Gail Chase at Hodgkiss Farm, North Main Road, had a one-week stand with kale, herbs and strawberries early this month. She has not set an opening date for the season, pending replacement of her stand, which was felled by time and weather. She has farmed an acre "of basic vegetables, nothing exotic" since 1982.

Chase noted concern about the summer's outlook because it has been dry so far this season. The Hodgkiss stand is known for bicolor corn, herbs, dried flowers, pumpkins and varieties of squash, as well as firewood. Farm fields are rented to other farmers for hay, she noted. Her husband, Harry, works the Chase Farm in Portsmouth.

Dutra Farm

Jessie Dutra, at the farm she and her husband Joe operate on North Main Road at Weeden Lane, reported they have been focusing on their Holstein cows.
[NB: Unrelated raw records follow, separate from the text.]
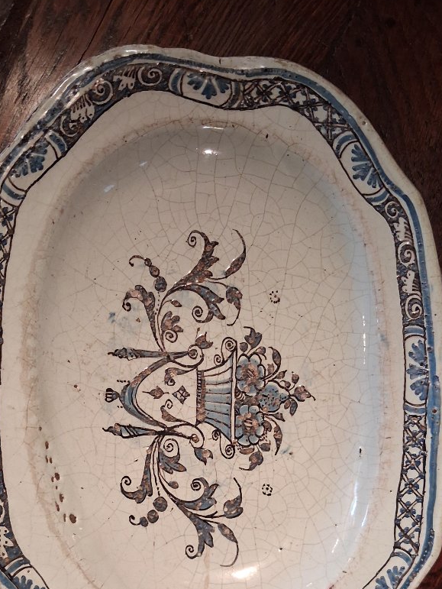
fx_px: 714
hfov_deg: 34.4
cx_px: 215
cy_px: 411
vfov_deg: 43.9
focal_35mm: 42
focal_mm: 4
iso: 500
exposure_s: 1/33
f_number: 1.8
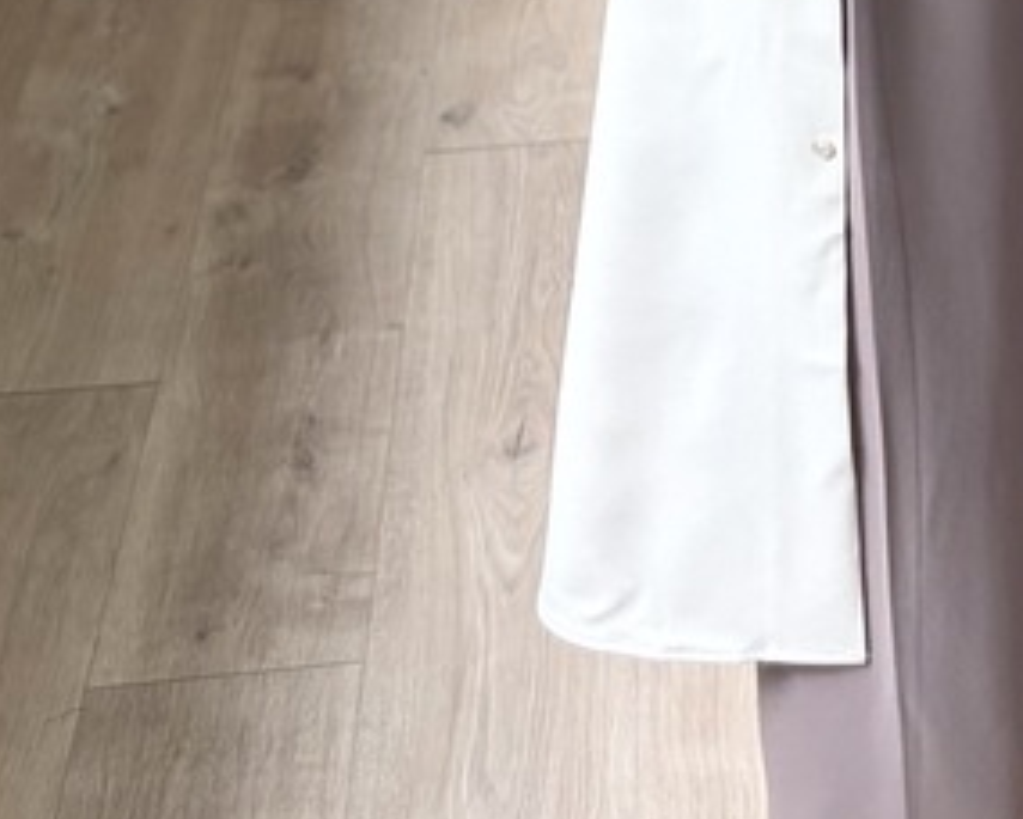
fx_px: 2695
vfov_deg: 14.9
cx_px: 1095
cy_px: -672
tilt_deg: -10.0
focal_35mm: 89
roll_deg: +0.7
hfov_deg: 20.6
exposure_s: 1/121
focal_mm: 5.96
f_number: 1.6
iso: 100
They are members of the five-farm dairy cooperative producing Rhody Fresh milk sold in supermarkets.

"We no longer have chickens, so no eggs, and we do not have a farm stand, but may add one soon, but not this year, to help stay sustainable," Dutra said. "We are looking at a different direction, maybe ice cream. We have to supplement the dairy operation," she added.

Beaverhead Farm

Beaverhead Farm at Fort Getty is foregoing a farm stand for the second year as it works on cattle breeding and cross breeding. Nonnie O'Farrell reported that a specific project is breeding her Scottish Highlands with Watson Farm Red Devons. "They tell us the new breed of Highlands with Devons is Heaven," she laughed.
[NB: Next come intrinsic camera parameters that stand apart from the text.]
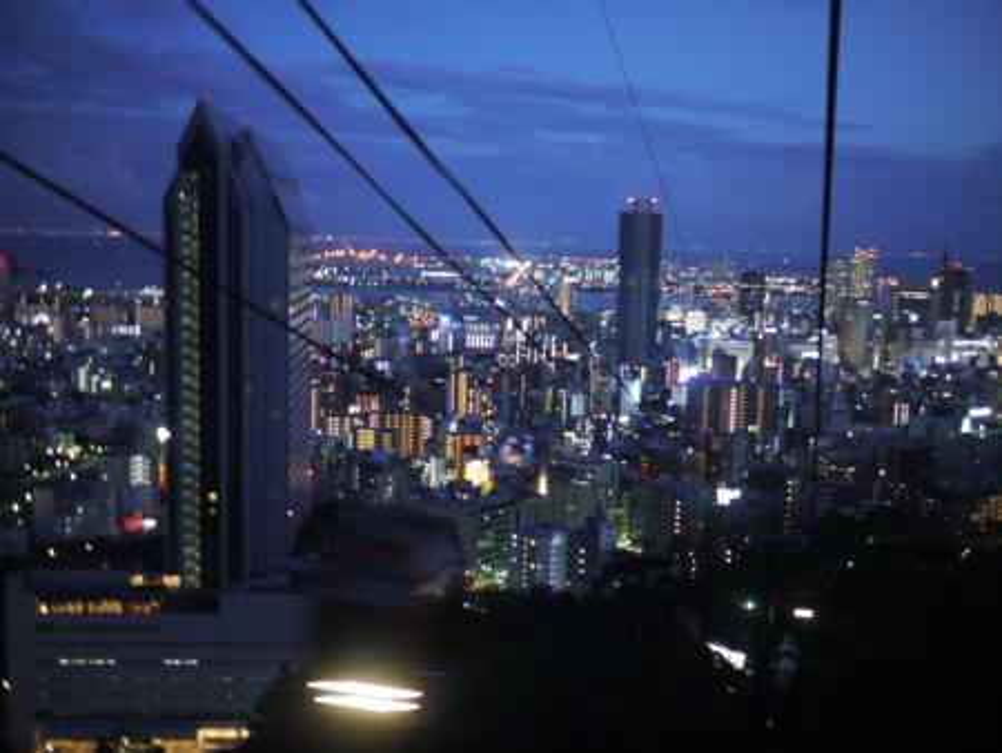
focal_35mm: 40
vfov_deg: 36.0
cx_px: 501
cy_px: 376
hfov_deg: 46.8
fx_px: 1158
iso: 400
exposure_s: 1/5
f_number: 1.7
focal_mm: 20
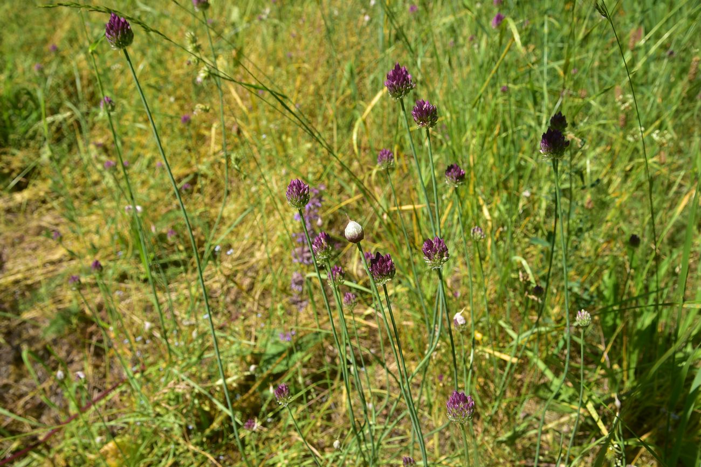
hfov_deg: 39.6
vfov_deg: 27.0
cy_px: 234
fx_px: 974
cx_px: 350
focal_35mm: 50
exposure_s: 1/125
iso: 160
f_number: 13
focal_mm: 50
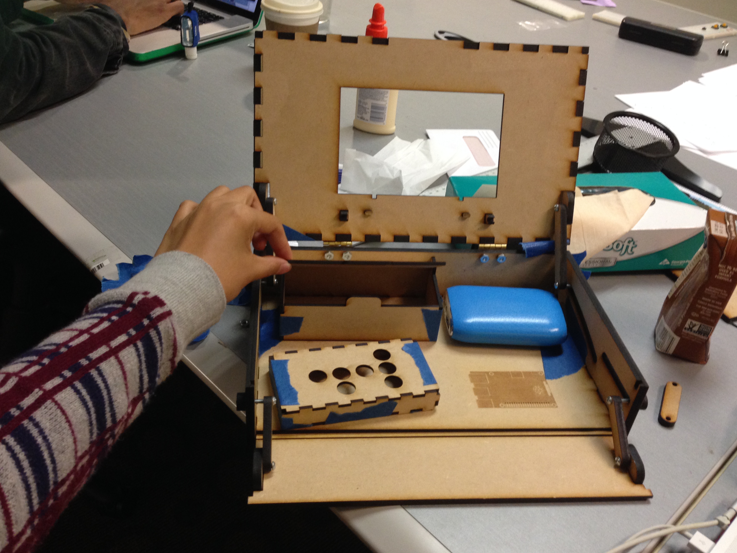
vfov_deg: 41.8
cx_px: 363
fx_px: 724
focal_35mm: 34
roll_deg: -3.3
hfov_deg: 54.0
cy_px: 272
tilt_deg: -34.9
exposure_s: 1/20
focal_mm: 4.12
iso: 160
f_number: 2.4
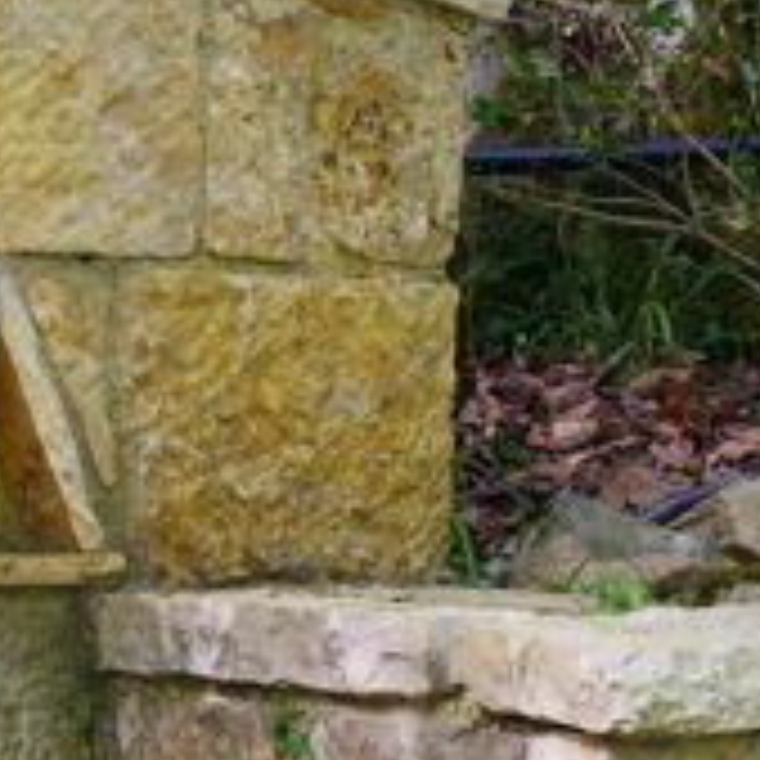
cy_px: 782
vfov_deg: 9.4
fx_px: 4595
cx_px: -67
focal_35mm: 185
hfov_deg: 9.4
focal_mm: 31
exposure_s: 1/60
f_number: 8
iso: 200
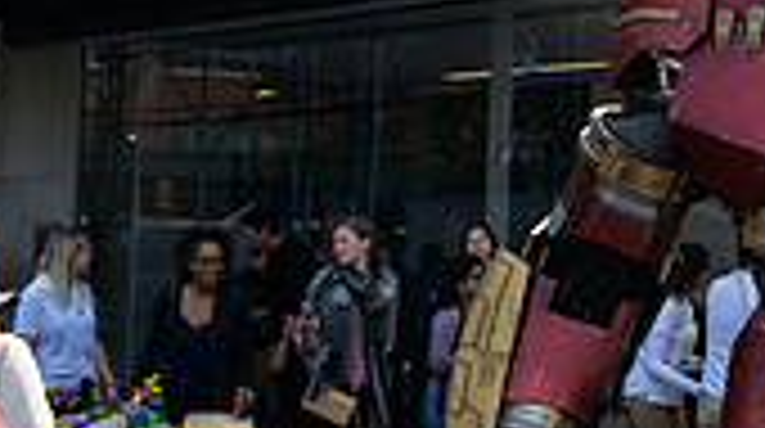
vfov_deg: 14.0
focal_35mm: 86
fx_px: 1742
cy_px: 178
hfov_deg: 23.7
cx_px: 774
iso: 200
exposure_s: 1/2000
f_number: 3.2
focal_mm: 24
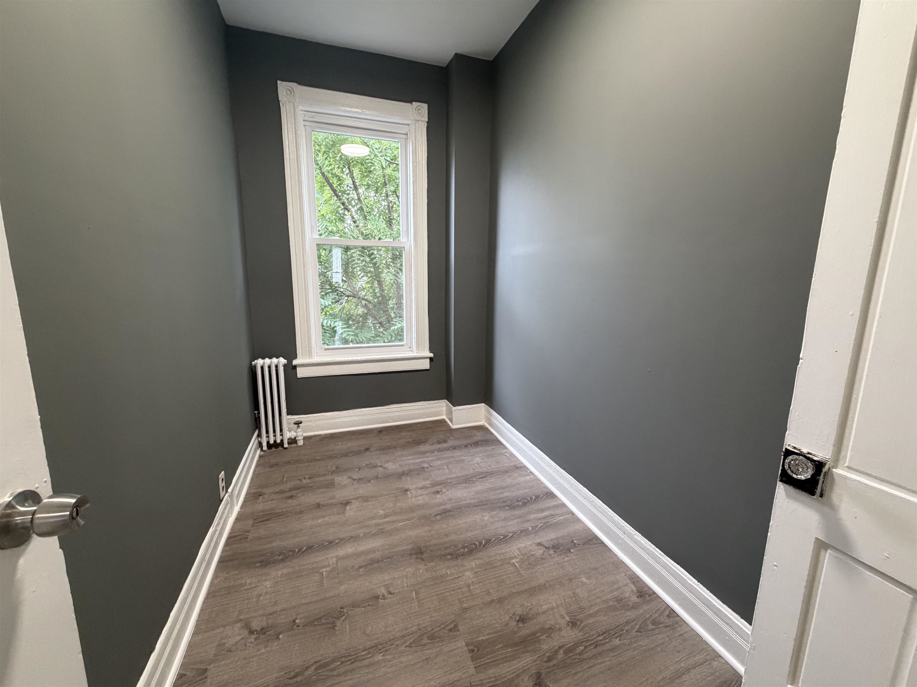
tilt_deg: -9.9
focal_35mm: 14
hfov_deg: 102.1
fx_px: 371
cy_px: 344
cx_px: 458
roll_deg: +0.2
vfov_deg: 85.7
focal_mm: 2.22
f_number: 2.2
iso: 400
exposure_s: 1/60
She said the farm may return to a farm stand in the future. The livestock are the emphasis for now, with beef expected to be available in a year. Meanwhile, she emphasized that Beaverhead is certified organic, and follows the grass fed and pasturing practices for its animals and those of other farmers' livestock pastured there.

Other farm news

Sutton noted that farmers coordinate efforts through meetings at the Conanicut Grange Hall on West Street. He cited the new $15,000 no-till seeder that is shared by island farmers as an example of cooperative fund-raising.
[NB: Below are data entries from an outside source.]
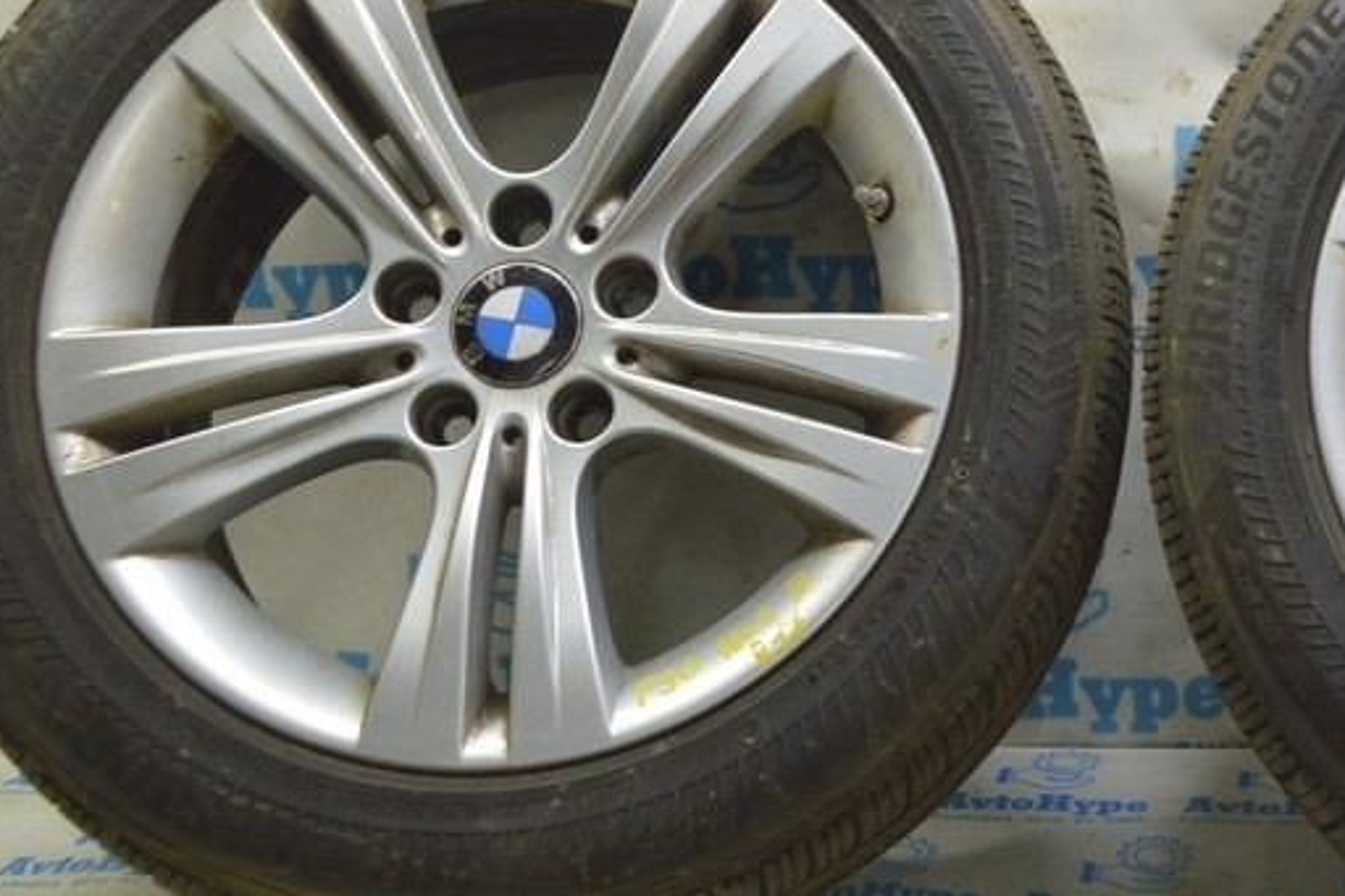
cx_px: 1158
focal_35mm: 66
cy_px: 214
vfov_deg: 20.4
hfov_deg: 29.5
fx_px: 2465
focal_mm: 22
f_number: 5.6
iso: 400
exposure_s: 1/20
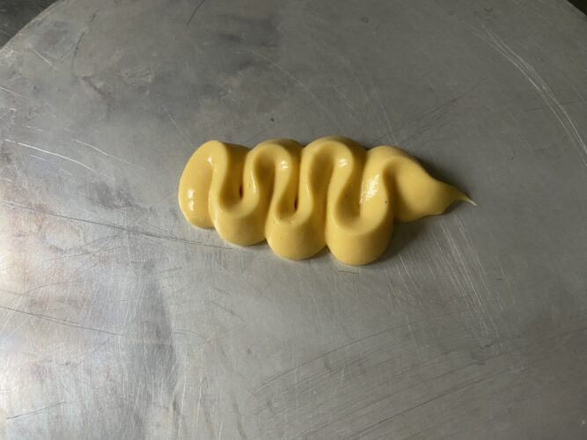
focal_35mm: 26
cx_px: 294
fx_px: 441
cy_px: 220
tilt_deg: -70.4
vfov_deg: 53.0
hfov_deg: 67.3
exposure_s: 1/60
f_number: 1.8
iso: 250
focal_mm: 4.25
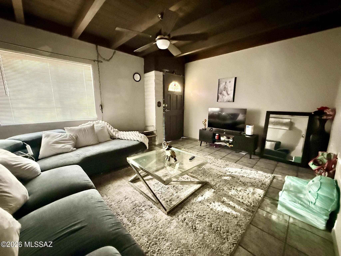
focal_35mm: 14
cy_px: 128
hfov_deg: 102.1
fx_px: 138
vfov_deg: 85.7
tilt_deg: -9.0
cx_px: 170
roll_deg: -1.4
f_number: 2.2
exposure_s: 1/30
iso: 1600
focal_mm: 2.22
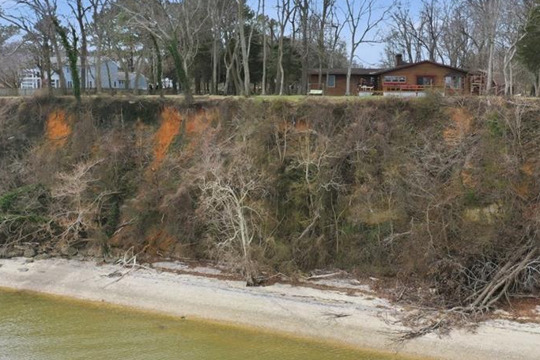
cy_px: 175
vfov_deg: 31.9
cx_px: 308
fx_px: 630
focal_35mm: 42
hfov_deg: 46.3
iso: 100
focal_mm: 10.3
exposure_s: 1/320
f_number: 5.6
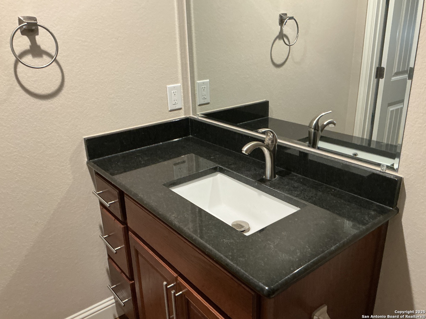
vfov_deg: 48.2
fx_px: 357
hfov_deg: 61.7
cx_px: 213
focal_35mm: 29
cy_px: 160
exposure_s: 1/40
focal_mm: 3
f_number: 1.8
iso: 200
Sutton also boosted the continuing, or perhaps increased importance of the Jamestown Farms 2004 Viability Report that tells how and why farms are such an important cultural, esthetic and economic contributor to the quality of life in Jamestown. Key points are purchase of local produce, farmland preservation, and working landscapes.

Grange farmers also are involved in the Jamestown Blankets project, to which Minto referred, to develop the Rhody Warm Blankets brand made from 100 percent wool of Conanicut Island and mainland sheep.

Pricing Sutton cited Ken Ayars, chief of the Division of Agriculture at the state Department of Environmental Management, for giving "highest priority to local production." Ayars office said that farm markets in the state have seen a consistency of prices competitive with supermarkets.

Local farmers rate their own sales, and those of others they see, as close to, if not better than major stores, with farm market produce coming way ahead in the freshness that seems important to their customers.

Sutton was asked about a "locavores" movement started a few years ago in California for people committed to eating only produce considered local, calculated to be grown within 150 miles of their homes.

"I like the concept, no matter what they name themselves. Buying local absolutely has struck the East Coast as more and more people are recognizing the values of farm fresh, especially in terms of the alternatives involving costs of fuel and transportation labor," Sutton said.

A farm journal documented that retail farmer markets in America grew from about 340 in 1970 to more than 3,000 in 2000. The researcher said growth reflected impact of 1976 federal laws, combined with changing economics and marketing of agriculture and growing consumer interests. The 2007 count is more than 4,300 farmer's markets.